■ **EXPLORER LE CONTENU**
1. Répondez aux questions suivantes à partir de l'extrait sur le système de caméra laser de Neptec.
(a) Sur quel équipement le LCS est-il installé ?
(b) Jusqu'à quelle distance de sa cible le scanner peut-il créer le modèle d'un objet à quelques millimètres près ?
(c) Combien de levers et couchers du Soleil la navette subit-elle par jour en orbite ?
2. Relevez tous les organismes nommés dans l'extrait sur le système de caméra laser de Neptec.

Le système de caméra laser (LCS) de Neptec est en fait un scanner laser grand angle, ultrarapide et à haute précision installé sur la nouvelle perche d'extension du Canadarm utilisée depuis la reprise des vols de la navette spatiale. Le scanner sert à inspecter les zones du ventre de la navette qui ne peuvent être observées visuellement depuis l'intérieur de l'orbiteur en raison de leur emplacement. Le scanner laser permet ainsi à la NASA de détecter les moindres fissures susceptibles d'entraîner la destruction de la navette au moment de sa rentrée dans l'atmosphère.
Le LCS fait appel à une technique de balayage synchronisé, brevetée par le Conseil national de recherches du Canada, qui permet de recueillir des données tridimensionnelles d'une grande précision. Jusqu'à une distance de 10 mètres de sa cible, le scanner est capable de créer, à quelques millimètres près, le modèle de n'importe quel objet. Il s'agit d'ailleurs de la première caméra 3D à balayage laser spatioqualifiée. Neptec a élaboré cet instrument à partir d'un scanner qui a été testé dans le cadre de la mission STS-105 en 2001.
Le LCS offre un immense avantage par rapport aux caméras vidéo traditionnelles. Non seulement permet-il de fournir des données 3D complètes sur la surface observée, mais il est également insensible aux changements de conditions d'éclairage, ce qui s'avère essentiel puisque la navette et ses occupants subissent 16 levers et couchers du Soleil par jour en orbite.
Le LCS peut également être utilisé pour suivre et déterminer la position et l'orientation d'objets dans l'espace. On peut donc se servir du scanner laser pour diriger des systèmes robotiques spatiaux, tels que le Canadarm et le Canadarm2, ou comme capteur pour guider des engins spatiaux dans leurs manœuvres d'amarrage dans l'espace.

■ **DONNÉES ENREGISTRÉES**
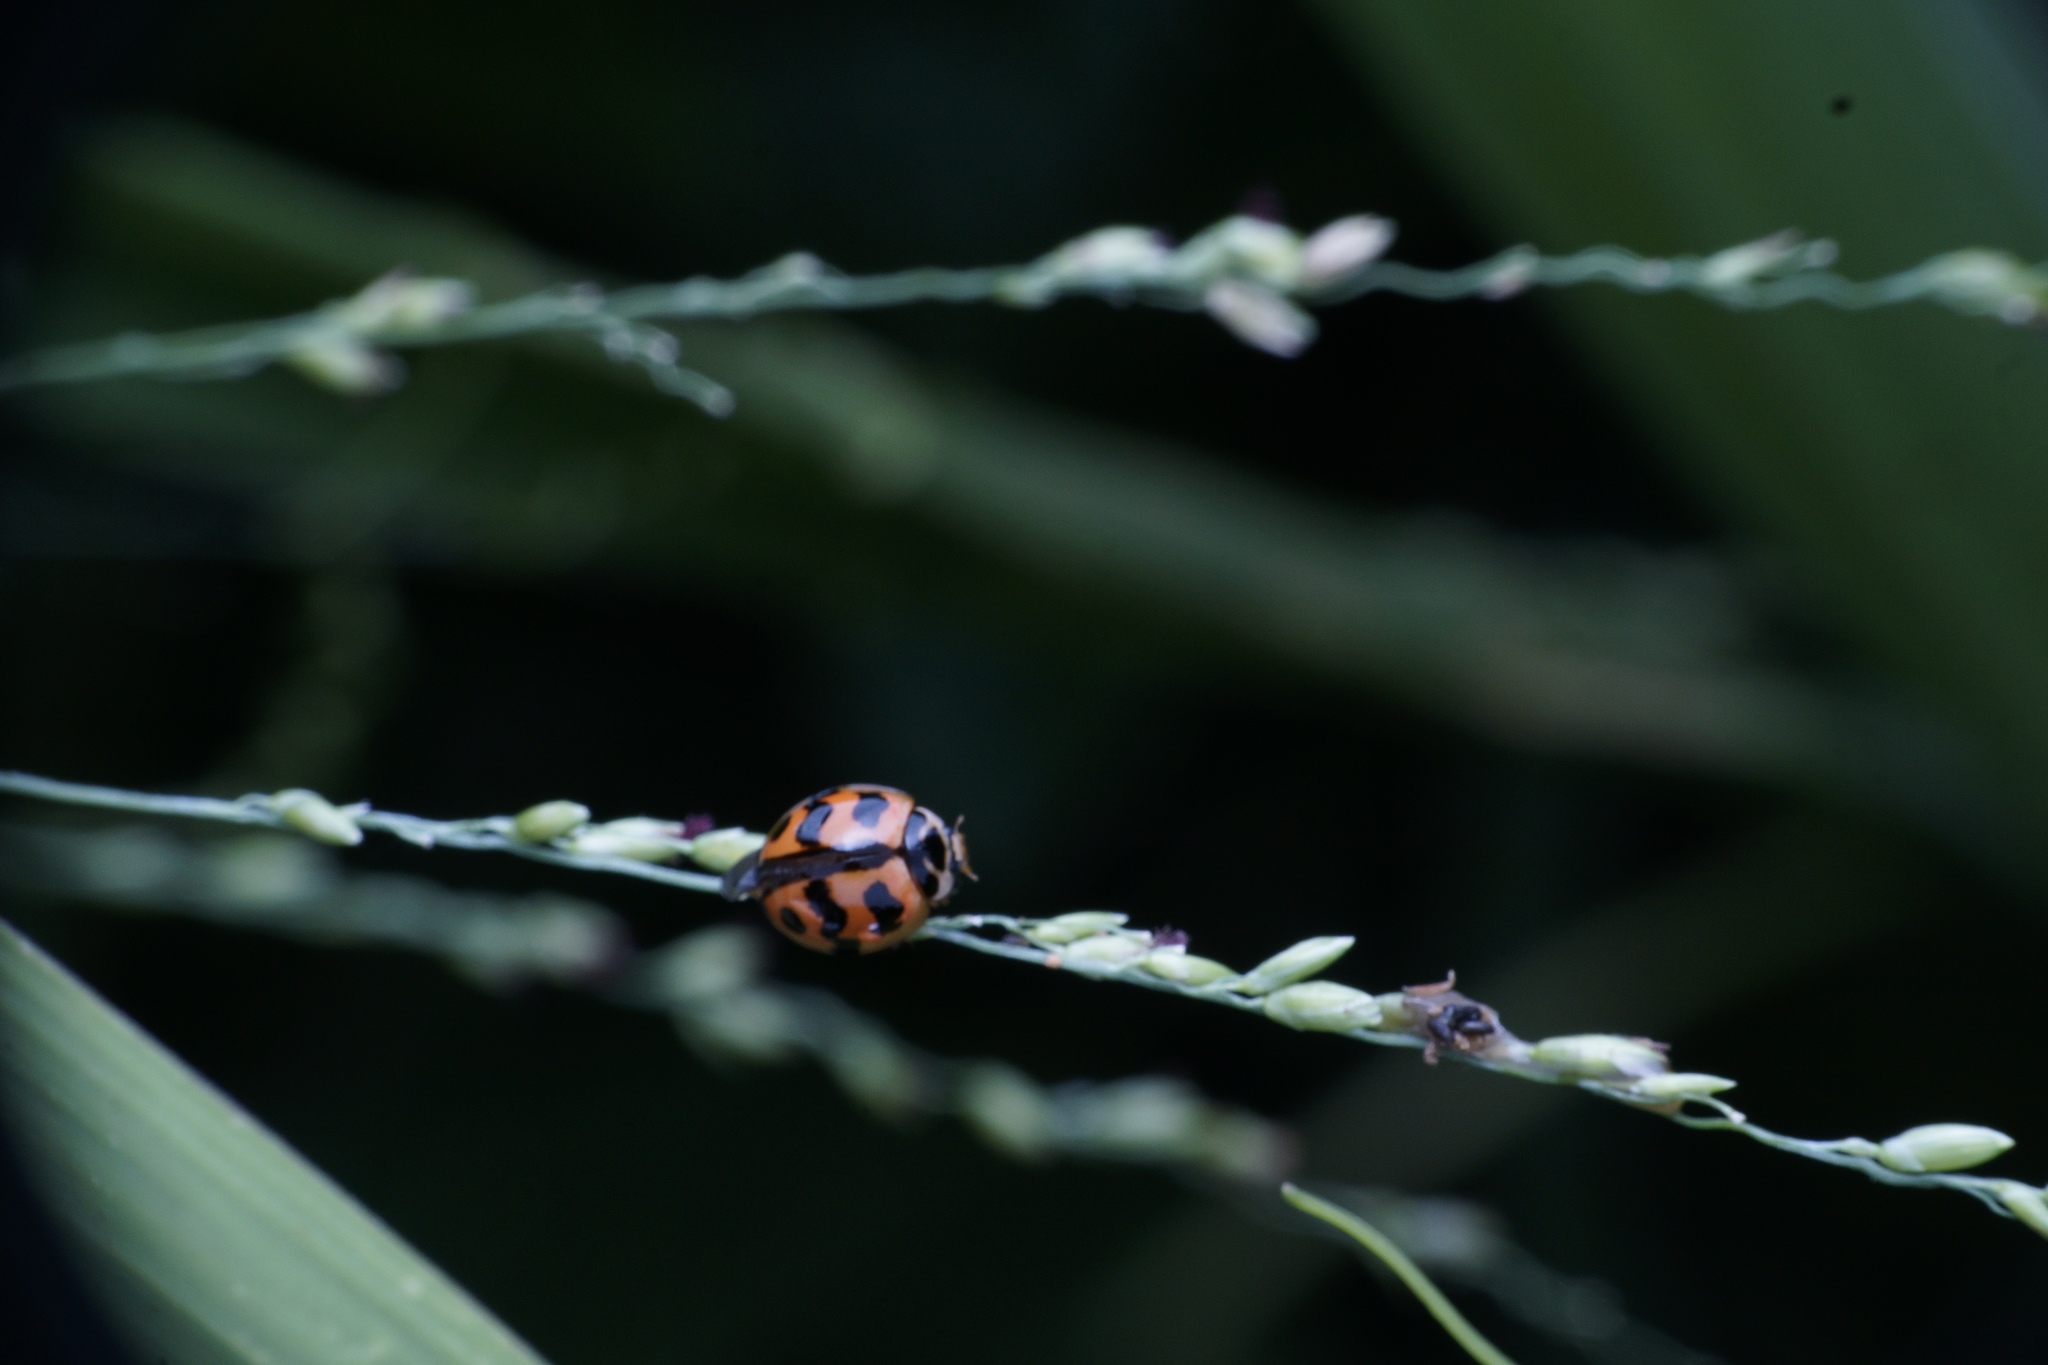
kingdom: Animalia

■ **RÉPONSES CI-DESSOUS**
1.
(a) Sur la nouvelle perche d'extension du Canadarm.
(b) Jusqu'à 10 mètres.
(c) 16 par jour.

2. Neptec, la NASA, le Conseil national de recherches du Canada